WHAT YOU SHOULD DO: How many lines in the entries below contain the word "klart"? Reply with the number alone.
THE RECORDS Start Marker
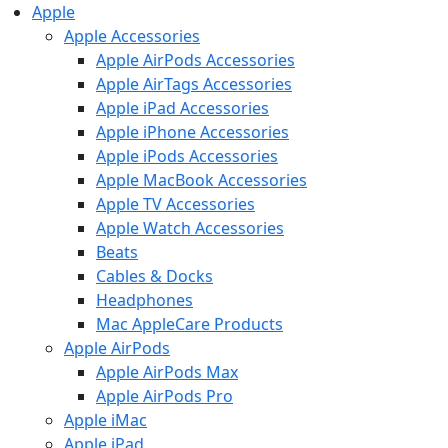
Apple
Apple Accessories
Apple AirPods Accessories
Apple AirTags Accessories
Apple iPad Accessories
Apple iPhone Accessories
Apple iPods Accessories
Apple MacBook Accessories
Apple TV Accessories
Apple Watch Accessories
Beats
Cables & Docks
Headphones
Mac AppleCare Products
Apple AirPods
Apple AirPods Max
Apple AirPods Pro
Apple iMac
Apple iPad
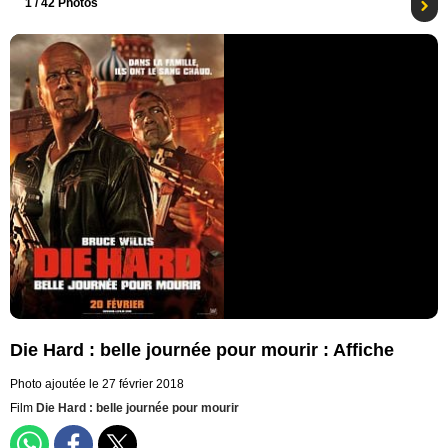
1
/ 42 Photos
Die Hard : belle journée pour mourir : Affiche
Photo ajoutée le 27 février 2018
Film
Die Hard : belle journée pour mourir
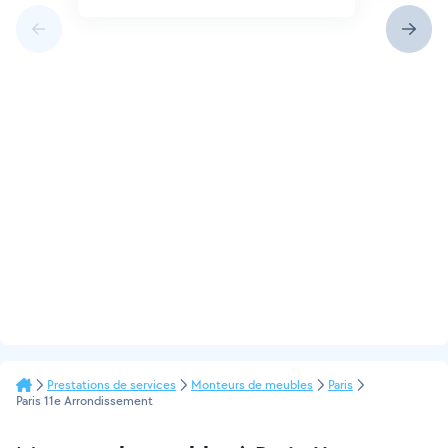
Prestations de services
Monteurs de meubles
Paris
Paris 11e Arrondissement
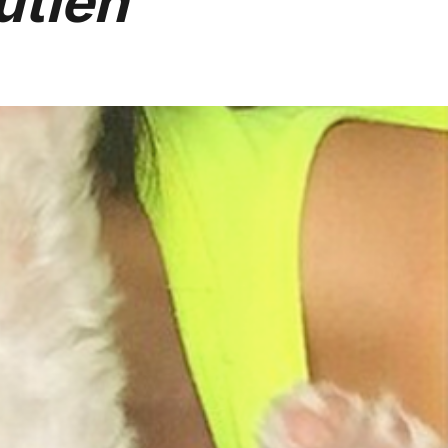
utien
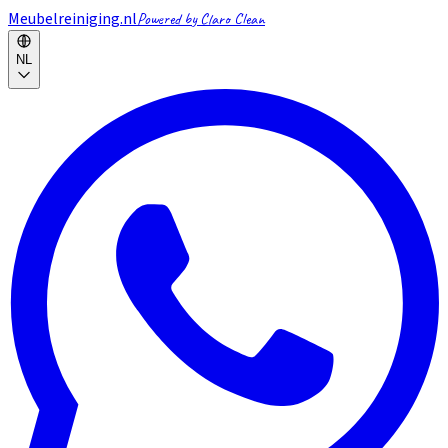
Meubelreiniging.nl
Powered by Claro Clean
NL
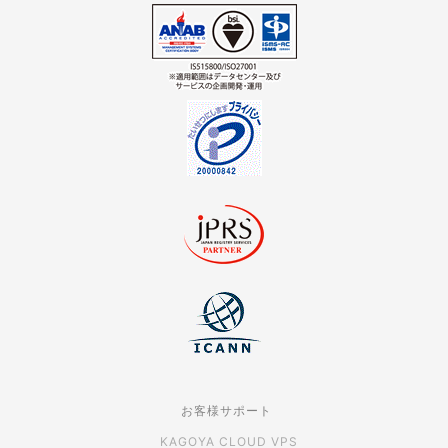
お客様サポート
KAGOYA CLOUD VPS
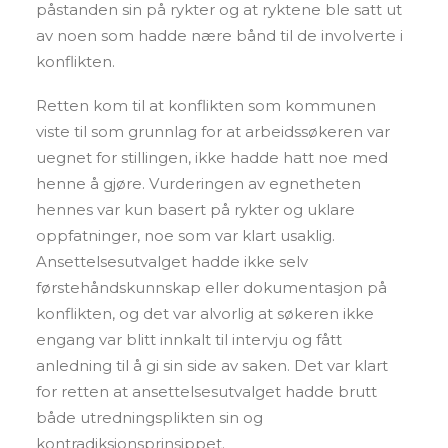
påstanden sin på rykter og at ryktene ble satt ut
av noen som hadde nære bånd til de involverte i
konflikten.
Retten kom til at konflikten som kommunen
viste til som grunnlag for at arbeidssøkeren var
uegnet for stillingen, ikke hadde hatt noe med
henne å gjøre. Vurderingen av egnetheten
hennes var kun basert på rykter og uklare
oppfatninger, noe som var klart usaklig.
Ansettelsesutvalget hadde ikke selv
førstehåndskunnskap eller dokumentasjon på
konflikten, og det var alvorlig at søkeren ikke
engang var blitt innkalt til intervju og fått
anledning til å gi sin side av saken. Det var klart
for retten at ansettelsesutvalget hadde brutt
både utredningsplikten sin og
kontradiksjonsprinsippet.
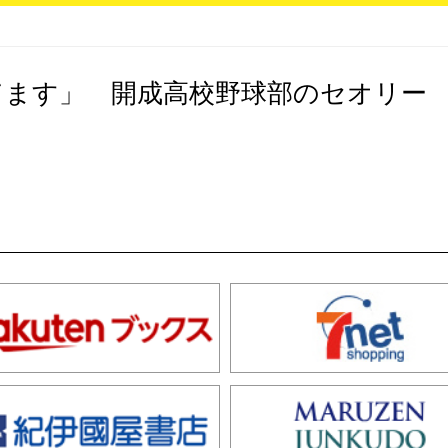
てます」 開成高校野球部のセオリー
THE RECORDS End Marker
THE RECORDS Start Marker
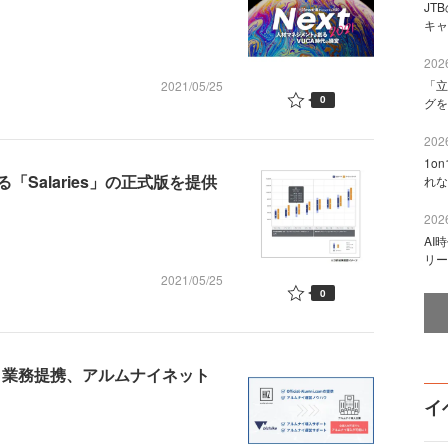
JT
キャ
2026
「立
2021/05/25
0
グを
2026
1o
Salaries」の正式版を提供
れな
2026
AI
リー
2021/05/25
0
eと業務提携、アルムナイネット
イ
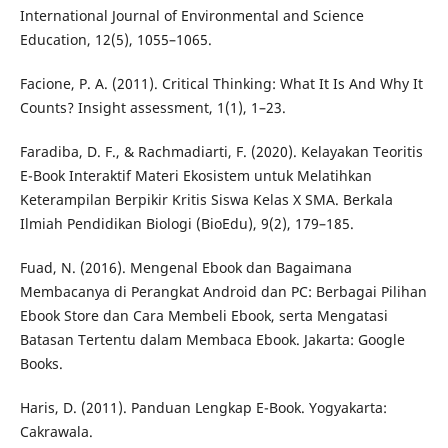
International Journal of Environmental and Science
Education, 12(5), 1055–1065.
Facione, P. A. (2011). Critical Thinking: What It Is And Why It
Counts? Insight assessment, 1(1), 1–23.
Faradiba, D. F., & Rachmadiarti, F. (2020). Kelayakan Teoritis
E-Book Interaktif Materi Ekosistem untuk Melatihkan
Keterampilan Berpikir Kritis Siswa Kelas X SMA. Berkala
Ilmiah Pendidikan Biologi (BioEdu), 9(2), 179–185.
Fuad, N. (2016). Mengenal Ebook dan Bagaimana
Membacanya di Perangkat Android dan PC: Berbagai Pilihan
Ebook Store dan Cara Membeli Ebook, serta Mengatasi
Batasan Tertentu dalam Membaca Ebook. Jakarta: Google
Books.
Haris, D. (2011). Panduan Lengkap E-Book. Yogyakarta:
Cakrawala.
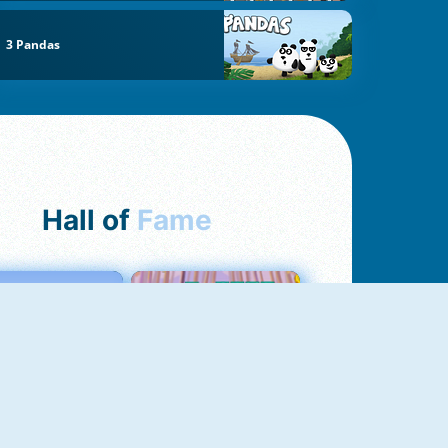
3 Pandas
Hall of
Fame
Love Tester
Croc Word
THE RECORDS End Marker
FINISHED EXERCISE: 2